Reading passage
======

Denis Dyack: Used games will “cannibalize” the video game industry
Silicon Knights head argues that games could be cheaper if used games are stopped.
The opinionated Silicon Knights head Denis Dyack has jumped in to support Microsoft and Sony in their supposed pursual against used games. He spoke with GamesIndustry soon after Kotaku broke news that Sony’s next PlayStation, Orbis, will feature an anti-used game system, much like what Microsoft plans to do with its new Xbox machine, Durango.
In his interview, Dyack argues that used games, other than being a major deterrent to potential profits for a publisher, will also make video games more expensive to own as games no longer have the benefit of a “long tail” of sales.
“Because there are no used games, you could actually sell a game for a long time, and get recurring revenue for quite a while. Recurring revenue is very key. Now there is no tail. Literally, you will get most of your sales within three months of launch, which has created this really unhealthy extreme where you have to sell it really fast and then you have to do anything else to get money,” he said.
Of course, making games is a hard and expensive process. Each part, even minute things, require a significant investment that publisher have take in order to sell games. From their perspective, a used game sale means no business – the pre-owned customer might as well be a pirate. However, if used games are curbed, what guarantees that, that pre-owned customer, who now can no longer purchase games at a price he can afford, will come back as a proper, full-price paying customer? What if he doesn’t? Wouldn’t it be even worse to stop that customer from playing a developer’s game if he could potentially be an actual customer in the future as a result of being impressed by that developer’s work?
Dyack believes that could be curtailed if games became cheaper – which it will, he says, once used games stops inflating development costs.
“I would argue, and I’ve said this before, that used games are cannibalizing the industry. If developers and publishers don’t see revenue from that, it’s not a matter of hey ‘we’re trying to increase the price of games to consumers, and we want more,’ we’re just trying to survive as an industry. If used games continue the way that they are, it’s going to cannibalize, there’s not going to be an industry. People won’t make those kinds of games. So I think that’s inflated the price of games, and I think that prices would have come down if there was a longer tail, but there isn’t,” he added.
One could argue back with the case of Steam. Developers do not have to worry about used game sales on that platform since games are locked to a particular account. Yet, games still sell at $60, a slightly larger margin than the accepted, and steadily declining norm, of $40 as PC games do not entail royalties to the multiple platform manufacturers. Why then, haven’t PC games become cheaper? Why then, have developers not tried to make a point that the absence of used game sales could in turn benefit customers?

======

Copy the used games article starting at "Of course, making" and ending at "that developer’s work?", replacing "pirate" with "thief".

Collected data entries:
======

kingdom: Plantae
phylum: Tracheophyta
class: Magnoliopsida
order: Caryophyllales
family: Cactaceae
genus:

======

Exercise response
Of course, making games is a hard and expensive process. Each part, even minute things, require a significant investment that publisher have take in order to sell games. From their perspective, a used game sale means no business – the pre-owned customer might as well be a thief. However, if used games are curbed, what guarantees that, that pre-owned customer, who now can no longer purchase games at a price he can afford, will come back as a proper, full-price paying customer? What if he doesn’t? Wouldn’t it be even worse to stop that customer from playing a developer’s game if he could potentially be an actual customer in the future as a result of being impressed by that developer’s work?